É imprescindível mudar de atitudes, é urgente alterar políticas.

Aplausos do PCP, da ID e de Os Verdes.

O Sr. Presidente: - A Mesa recebeu a inscrição de cinco Srs. Deputados para pedir esclarecimentos, mas o Sr. Deputado Rogério Moreira não tem tempo para responder.
Tem a palavra o Sr. Deputado Aristides Teixeira.

O Sr. Aristides Teixeira (PSD): - Sr. Deputado Rogério Moreira, penso que o assunto que abordou na sua intervenção não está, de forma alguma, esgotado. O que o Sr. Deputado disse não foi mais do que um aproveitamento de uma determinada situação.
Sabemos - e o Sr. Secretário de Estado do Ensino Superior já teve oportunidade de...

O Sr. Rogério Moreira (PCP): - Dá-me licença, Sr. Deputado?

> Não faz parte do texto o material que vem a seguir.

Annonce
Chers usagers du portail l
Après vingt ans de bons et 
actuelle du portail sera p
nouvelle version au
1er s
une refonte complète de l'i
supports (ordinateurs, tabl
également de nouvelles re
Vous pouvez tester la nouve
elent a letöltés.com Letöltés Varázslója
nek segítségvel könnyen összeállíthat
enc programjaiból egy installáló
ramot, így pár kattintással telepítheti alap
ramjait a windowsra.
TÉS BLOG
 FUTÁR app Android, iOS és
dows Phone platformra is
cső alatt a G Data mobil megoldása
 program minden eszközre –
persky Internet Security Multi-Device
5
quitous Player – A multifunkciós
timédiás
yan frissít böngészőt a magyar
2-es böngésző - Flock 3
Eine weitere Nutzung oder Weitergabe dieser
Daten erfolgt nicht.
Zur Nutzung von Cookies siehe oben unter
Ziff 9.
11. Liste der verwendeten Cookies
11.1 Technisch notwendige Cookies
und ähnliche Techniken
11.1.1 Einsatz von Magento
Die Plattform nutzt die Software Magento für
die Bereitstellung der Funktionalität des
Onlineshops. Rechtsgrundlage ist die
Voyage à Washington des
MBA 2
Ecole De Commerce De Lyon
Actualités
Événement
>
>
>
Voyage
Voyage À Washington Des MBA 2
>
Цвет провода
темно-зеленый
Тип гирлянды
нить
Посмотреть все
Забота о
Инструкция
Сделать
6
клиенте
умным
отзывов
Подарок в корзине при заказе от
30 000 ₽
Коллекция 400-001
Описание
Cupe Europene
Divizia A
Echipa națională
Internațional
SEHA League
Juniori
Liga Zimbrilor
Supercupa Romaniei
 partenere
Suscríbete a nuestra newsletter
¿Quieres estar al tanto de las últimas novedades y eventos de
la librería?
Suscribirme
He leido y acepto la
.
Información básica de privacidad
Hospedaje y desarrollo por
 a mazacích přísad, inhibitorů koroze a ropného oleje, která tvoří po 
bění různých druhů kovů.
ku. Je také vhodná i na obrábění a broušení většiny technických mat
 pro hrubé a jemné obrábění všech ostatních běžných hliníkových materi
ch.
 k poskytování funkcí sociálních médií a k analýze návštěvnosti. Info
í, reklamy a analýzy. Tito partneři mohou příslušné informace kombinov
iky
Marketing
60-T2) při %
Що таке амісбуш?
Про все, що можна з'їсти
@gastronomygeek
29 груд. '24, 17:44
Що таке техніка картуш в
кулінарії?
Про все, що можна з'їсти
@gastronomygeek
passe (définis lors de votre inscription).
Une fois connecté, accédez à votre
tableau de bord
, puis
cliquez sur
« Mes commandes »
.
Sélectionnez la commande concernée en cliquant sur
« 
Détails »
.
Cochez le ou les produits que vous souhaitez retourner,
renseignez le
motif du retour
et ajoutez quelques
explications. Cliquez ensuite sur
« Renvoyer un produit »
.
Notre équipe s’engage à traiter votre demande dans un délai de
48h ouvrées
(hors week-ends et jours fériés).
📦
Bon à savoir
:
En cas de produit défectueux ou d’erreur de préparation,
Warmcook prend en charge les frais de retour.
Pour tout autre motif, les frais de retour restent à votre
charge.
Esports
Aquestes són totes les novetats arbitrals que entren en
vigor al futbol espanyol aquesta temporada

O Orador: - Faça favor, Sr. Deputado!

O Sr. Rogério Moreira (PCP): - Sr. Deputado Aristides Teixeira, se me permite interrompê-lo, quero apenas perguntar à Mesa se algum grupo parlamentar, em particular dos que estão inscritos para me formular pedidos de esclarecimento, me concede algum tempo para poder responder. Caso contrário, as perguntas ficarão sem resposta e é pena.

O Sr. Presidente: - Sr. Deputado Rogério Moreira, depois de a Mesa ter feito notar que o Sr. Deputado não dispunha de tempo, imediatamente o Sr. Deputado João Corregedor da Fonseca lhe cedeu dois minutos.

Uma voz do PSD: - É para isso que ele lá está!

O Sr. Presidente: - Faça favor de continuar, Sr. Deputado Aristides Teixeira.